LM: There are such pressures to move toward models that lower costs and, perhaps for the first time ever, really pay us for quality and outcomes. I do believe, regardless of size or structure, any of us can succeed if we’re meeting the needs of our hospital clients/hospital customers. If the hospital is well-served, they will never call Dighton or us. On the other hand, if we serve their needs well, then I think they will call us. Ultimately, if you’re meeting the needs of the hospital, your contract is probably not going to go out for bid.
NJ: I agree with Lynn and might take it a step further. The groups that are taking care of the patients are also helping the hospital system. That’s what’s been good about our group; we’ve been able to take care of the patients and keep the hospital happy. As long as you take care of your hospital and your patients, the group, no matter what size, is going to survive no matter what the structure.
RM: What would be the one or two things people should start thinking about now in order to ensure success?
WF: I think the thing that won’t work is the concept that you train, you get board certified, and that you can spend the rest of your career practicing at Fort Apache. I think the folks that are going to be adding value, improving patient care, and improving population health are going to see themselves as being part of teams providing systems of care and improving processes of care, and are more likely to succeed.
NJ: What Wes said was brilliant. We’ve seen a change in how we define medical excellence. Back in the day, it used to be, “Did you order one of everything?” Now, it is not only, “Is your clinical care focus on the evidence and research to support your care?” but, “Is it also as efficient as possible?”
SB: Specifically for democratic practices, I think in the next five to 10 years we’re going to see increased integration across the acute-care continuum. I think that you will likely also see an increase in the scale of democratic practice compared to what has traditionally been known. I think that all practices are going to have to demonstrate value for their patients, and this will require a certain amount of innovation.
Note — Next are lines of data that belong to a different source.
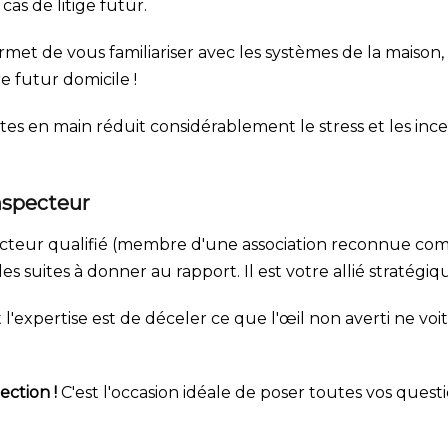
as de litige futur.
met de vous familiariser avec les systèmes de la maison, l
e futur domicile !
tes en main réduit considérablement le stress et les in
inspecteur
pecteur qualifié (membre d'une association reconnue c
s suites à donner au rapport. Il est votre allié stratégiq
expertise est de déceler ce que l'œil non averti ne voit 
ection !
C'est l'occasion idéale de poser toutes vos questi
DP: I think the next two to three years are going to be tumultuous. Five years from now, I think emergency medicine will be known for three things. First, the traditional: if you’re really sick or hurt, it’s the only place to go. Second, we will be noted to be the best urgent care diagnosticians in the world. Third, I think we will be experts on transitions of care, particularly in those transitions not only into the hospital to decrease length of stay but also transitions into the community. I think it’s a great future.
LM: I think the emergency department will see much higher acuity. I do think there will be a lot of success with moving patients out to urgent care and providing care by telemedicine. If you look at the percentage of patients on the exchange that are picking high-deductible health plans and knowing that many of those patients are going to have a really hard time paying those bills, we think more and more people are going to go toward places that they perceive as best value. Additionally, emergency medicine will have greater and greater responsibility for cost. The last thing is integration, both in hospital medicine and with post-acute care.
RM: I really want to thank you for sharing your insights, experience, and perspectives for our readers. Thank you very much.